The development of nanophotonic devices has presented a revolutionary means to manipulate light at nanoscale. How to efficiently design these devices is an active area of research. Recently, artificial neural networks (ANNs) have displayed powerful ability in the inverse design of nanophotonic devices. However, there is limited research on the inverse design for modeling and learning the sequence characteristics of a spectrum. In this work, we propose a deep learning method based on an improved recurrent neural network to extract the sequence characteristics of a spectrum and achieve inverse design and spectrum prediction. A key feature of the network is that the memory or feedback loops it comprises allow it to effectively recognize time series data.

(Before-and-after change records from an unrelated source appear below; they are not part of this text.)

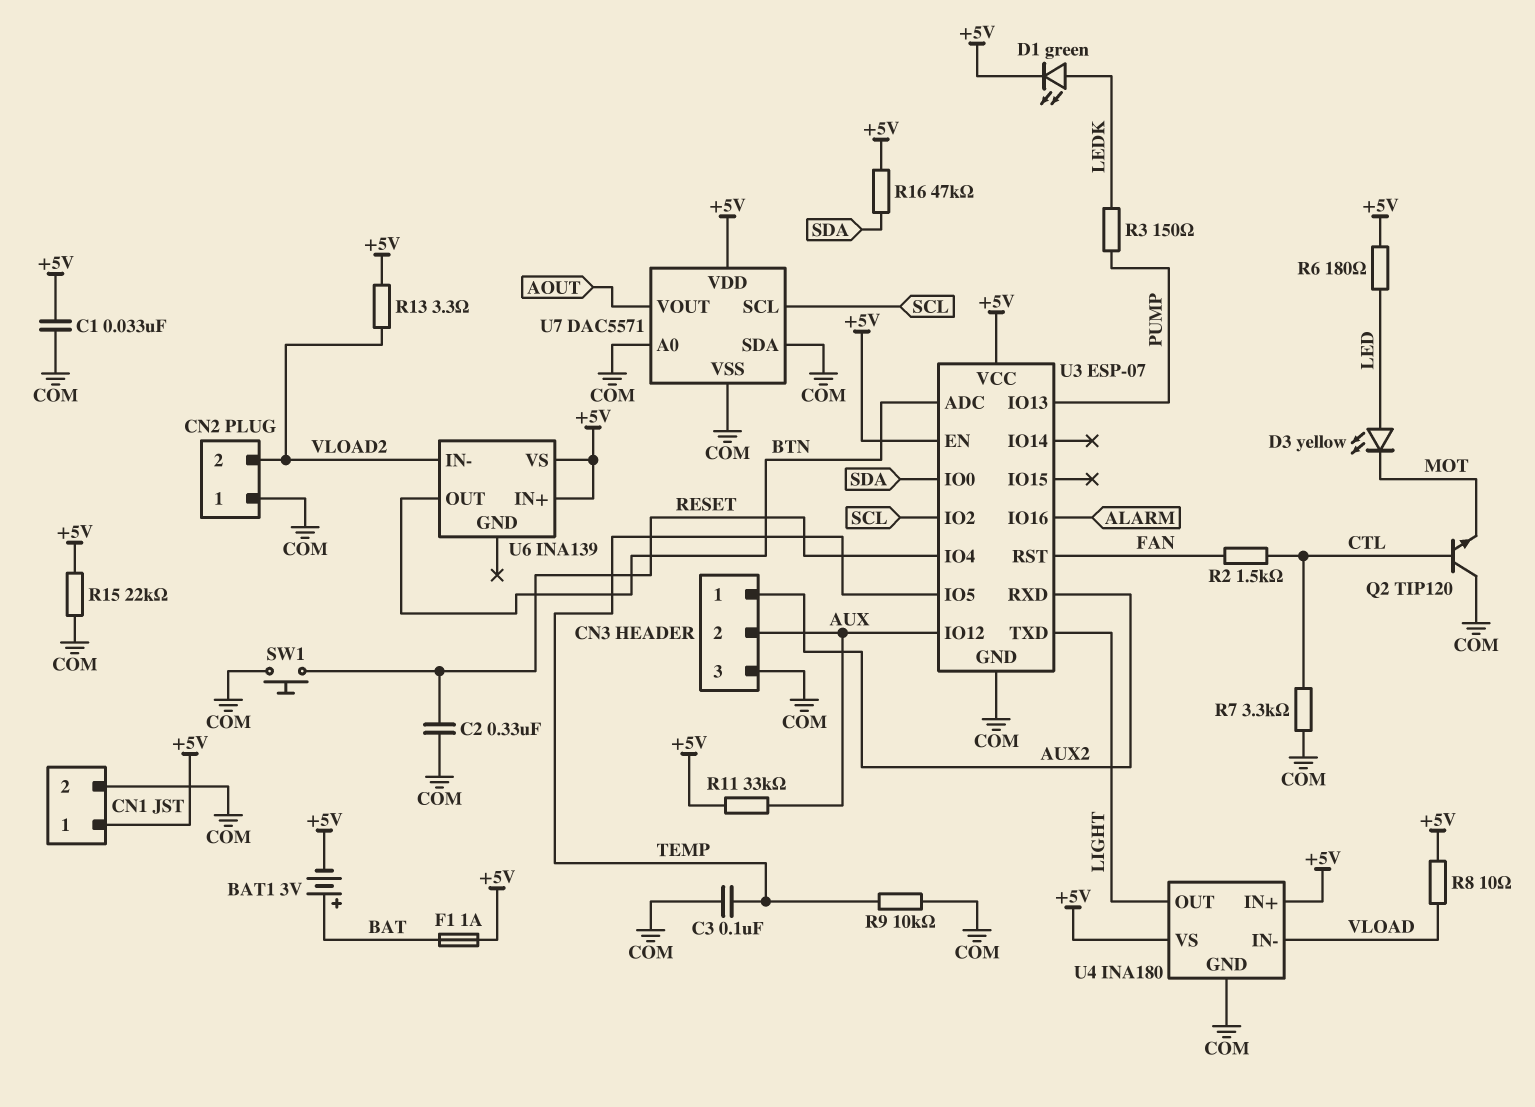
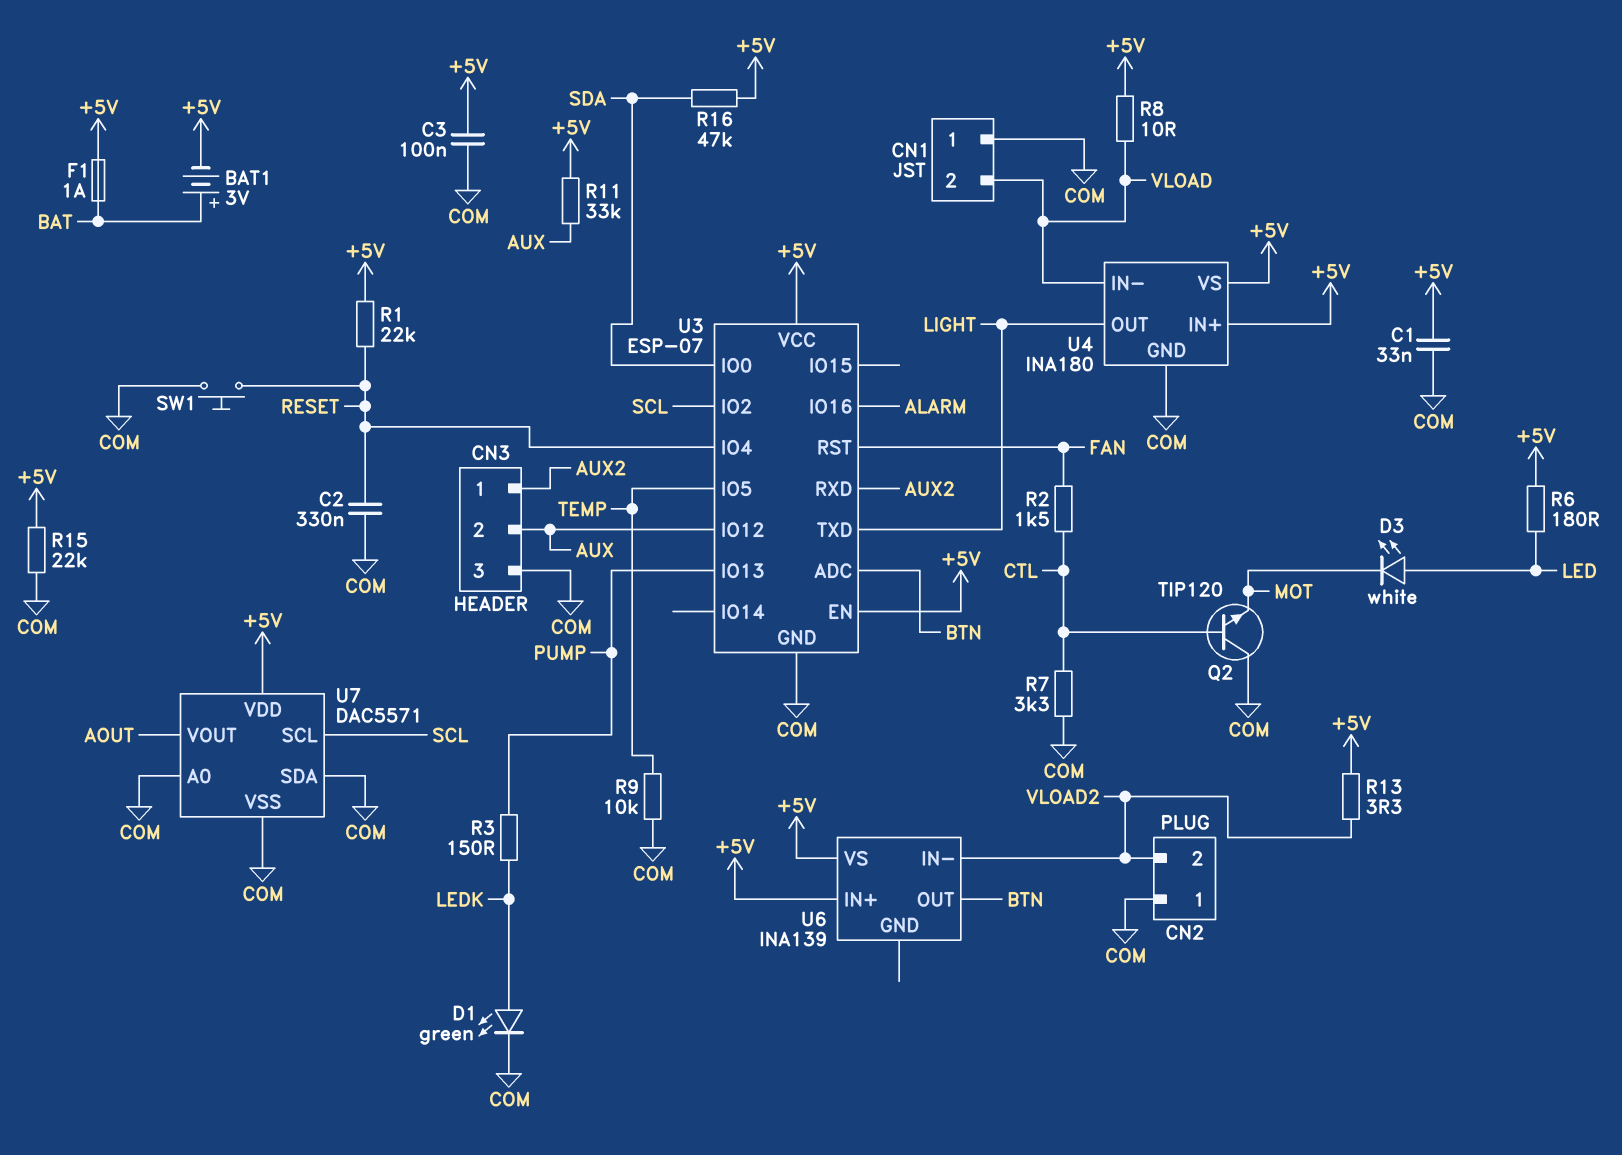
C3: 100nF (COM, TEMP) -> 100nF (+5V, COM)
CN1 pin 1: +5V -> COM
CN1 pin 2: COM -> VLOAD
D1: LED green (A LEDK, K +5V) -> LED green (A LEDK, K COM)
D3: LED yellow (A LED, K MOT) -> LED white (A LED, K MOT)
R1: none -> 22k (+5V, RESET)

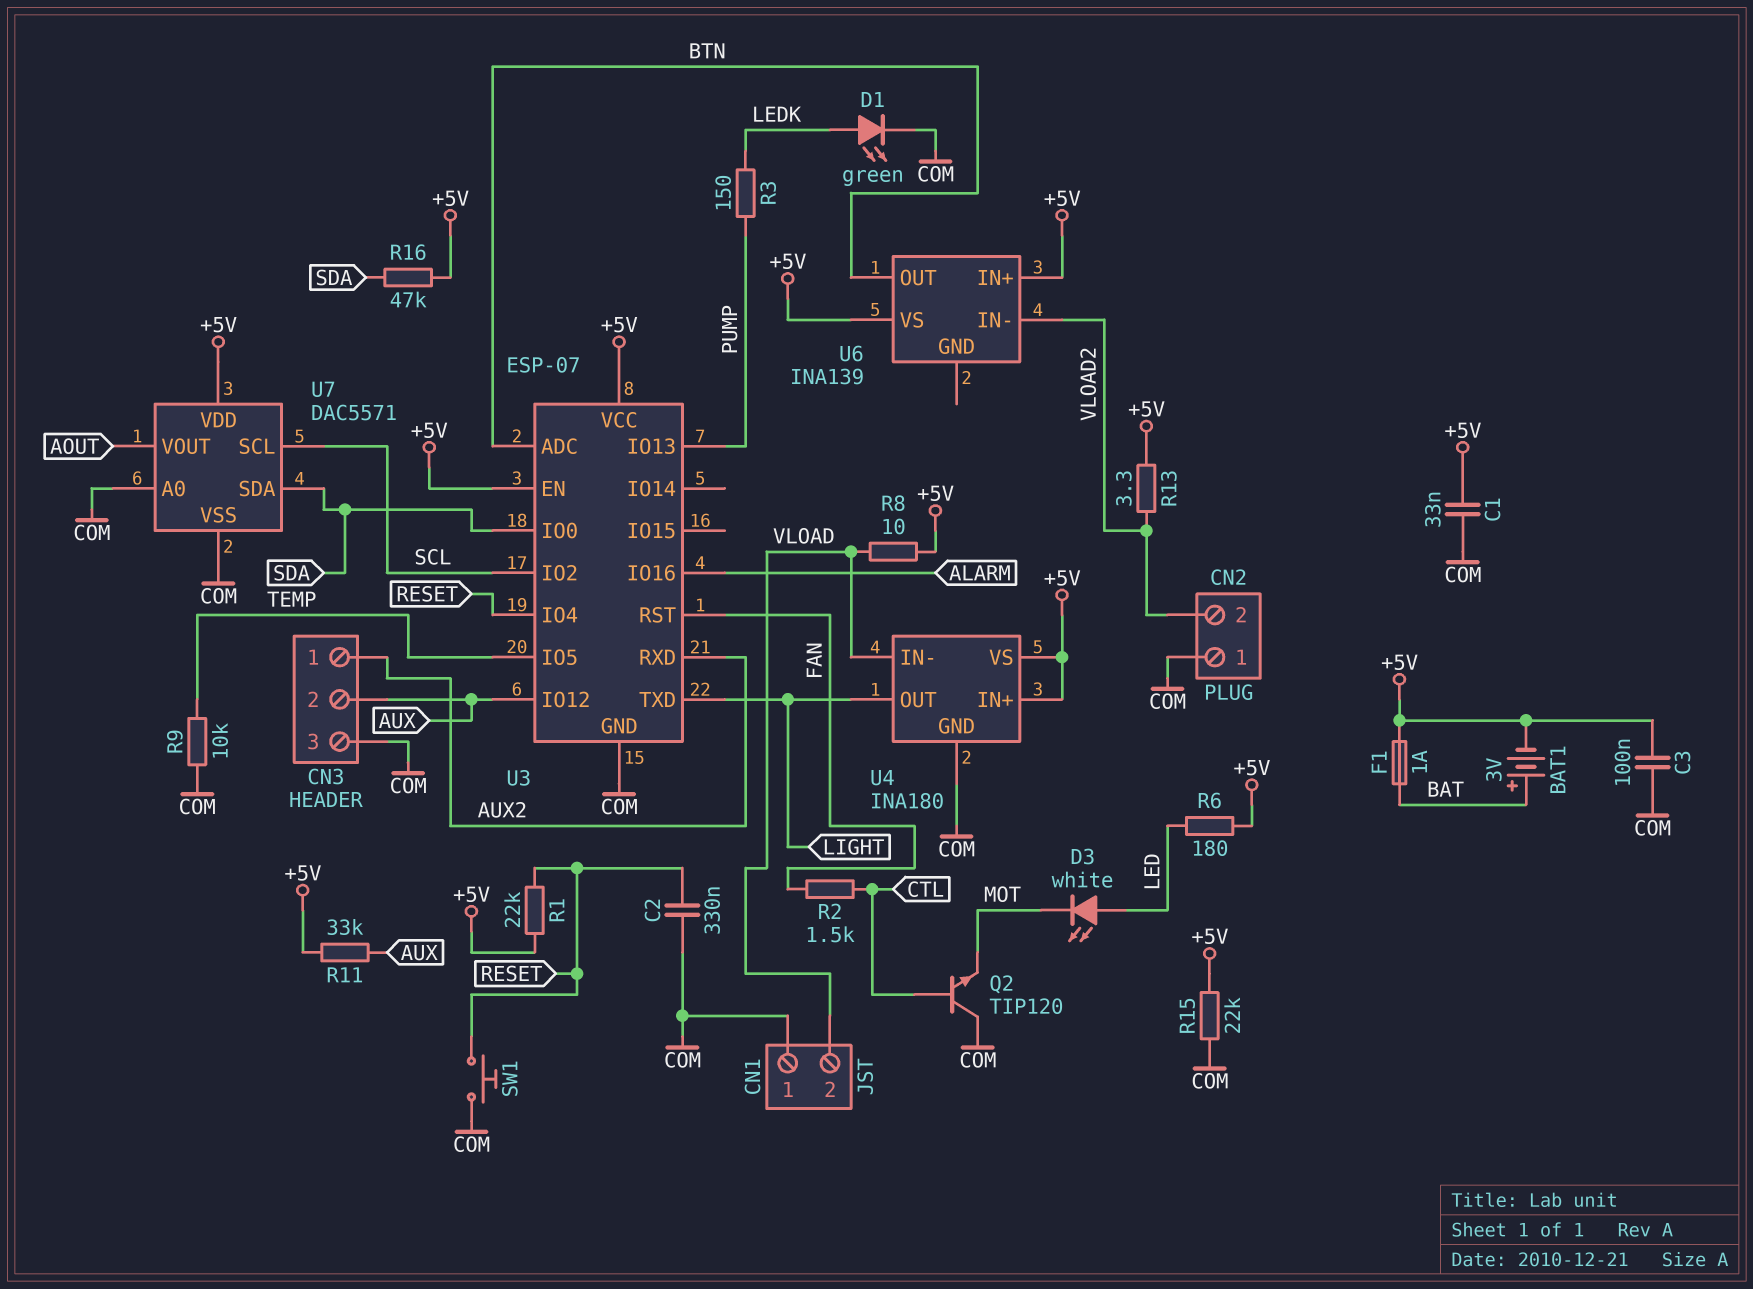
R7: 3.3k (COM, CTL) -> none
U7 pin SDA: COM -> SDA

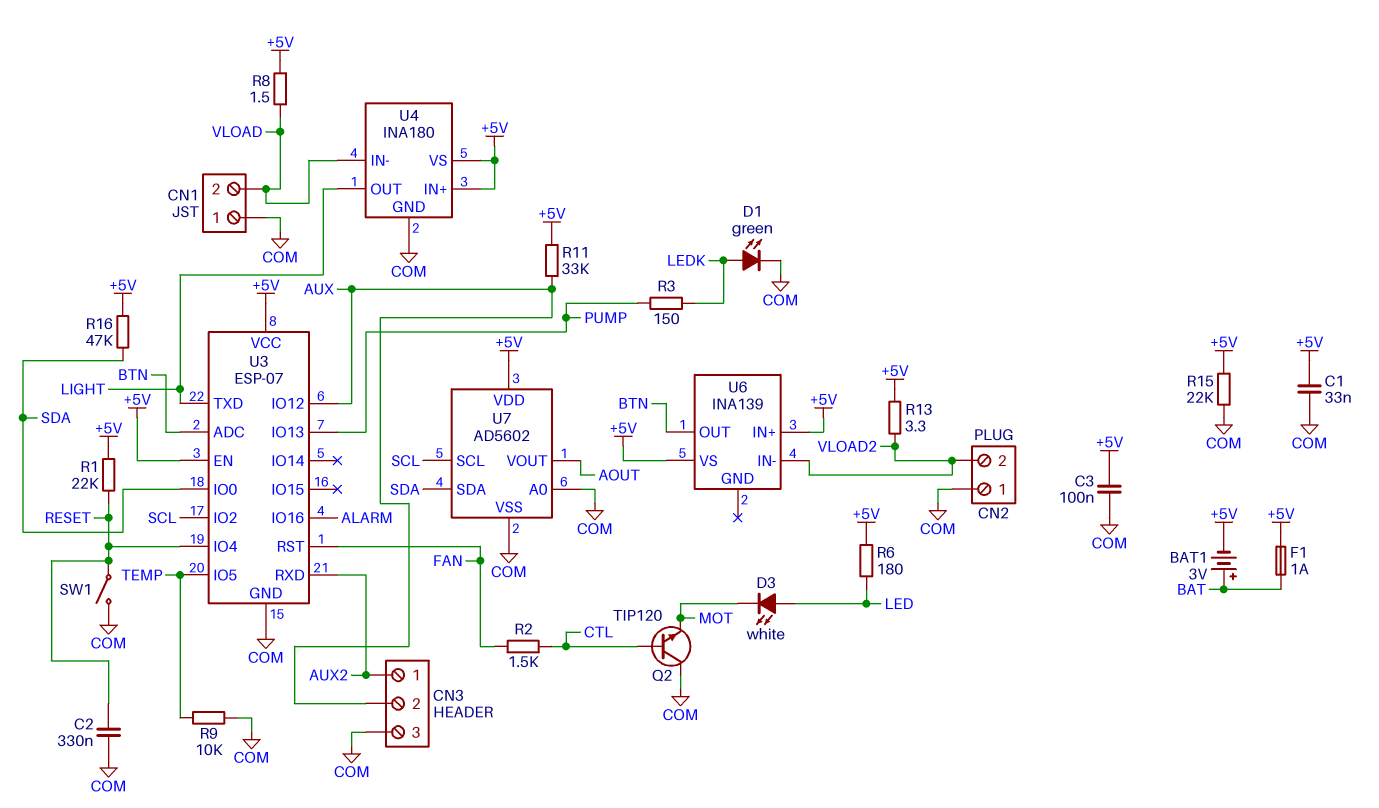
R8: 10 (+5V, VLOAD) -> 1.5 (+5V, VLOAD)
SW1: button (COM, RESET) -> switch (COM, RESET)
U7: DAC5571 -> AD5602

In the context of nanorods hyperbolic metamaterials, we demonstrated the high consistency between the target spectrum and the predicted spectrum, and the network learned the deep physical relationship concerning the structural parameter changes reflected on the spectrum. The effectiveness of our approach is also tested by user-drawn spectra. Moreover, the proposed model is capable of predicting an unknown spectrum based on a known spectrum with only 0.32% mean relative error. The prediction model may be helpful to predict data beyond the detection limit. We propose this versatile method as an effective and accurate alternative to the application of ANNs in nanophotonics, paving way for fast and accurate design of desired devices.